Every facet of the production is impeccable from the sets and props to Howard Shore‘s iconic score to the use of practical effects with in-camera and blocking trickery meant to distort our perception of scale (Hobbits are called halflings for a reason, their stature half that of men). So the film has therefore aged extreme well with few instances of obvious artifice (much like Jurassic Park, a necessary precursor allowing this adaptation to even be considered feasible). If nothing else Jackson ensured that his Middle Earth feels authentic down to the tiniest of details so it may consume our undivided attention for three-plus hours. The action, emotion, and humor allow it to fly by, its complex plot enhanced by foreshadowing, honest depictions of cause and effect, and pathos.
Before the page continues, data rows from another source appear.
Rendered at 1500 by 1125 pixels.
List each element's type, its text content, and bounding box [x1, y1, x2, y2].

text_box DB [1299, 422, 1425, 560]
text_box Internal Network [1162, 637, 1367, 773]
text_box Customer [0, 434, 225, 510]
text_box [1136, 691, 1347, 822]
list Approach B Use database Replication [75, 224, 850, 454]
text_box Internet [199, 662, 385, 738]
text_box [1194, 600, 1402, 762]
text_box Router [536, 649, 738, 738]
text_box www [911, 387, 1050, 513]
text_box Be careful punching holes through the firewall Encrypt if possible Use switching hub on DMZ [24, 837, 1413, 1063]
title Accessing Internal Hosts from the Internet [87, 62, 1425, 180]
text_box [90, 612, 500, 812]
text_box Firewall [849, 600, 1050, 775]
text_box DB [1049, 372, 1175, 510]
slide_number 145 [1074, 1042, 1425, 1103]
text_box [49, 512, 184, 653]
I’m not sure anyone could watch Fellowship and not be satisfied by the experience and excited for more. While it sets up so much still to come, it also ends its main thrust—or at least sees it through to its inevitable evolution of intent. This film is full of exposition, but it’s always delivered through action rather than in-action. We understand the Nazgûl and Sauron because we watch them in all their menacing glory. We understand the threat the Ring holds by witnessing the reactions of those to which Frodo would easily relinquish his responsibility. And we fully comprehend the stakes as far as this fight being about extinction. Sacrifice looms large either by death or isolation. Innocents are made warriors. Selfishness is expunged. Heroes are born.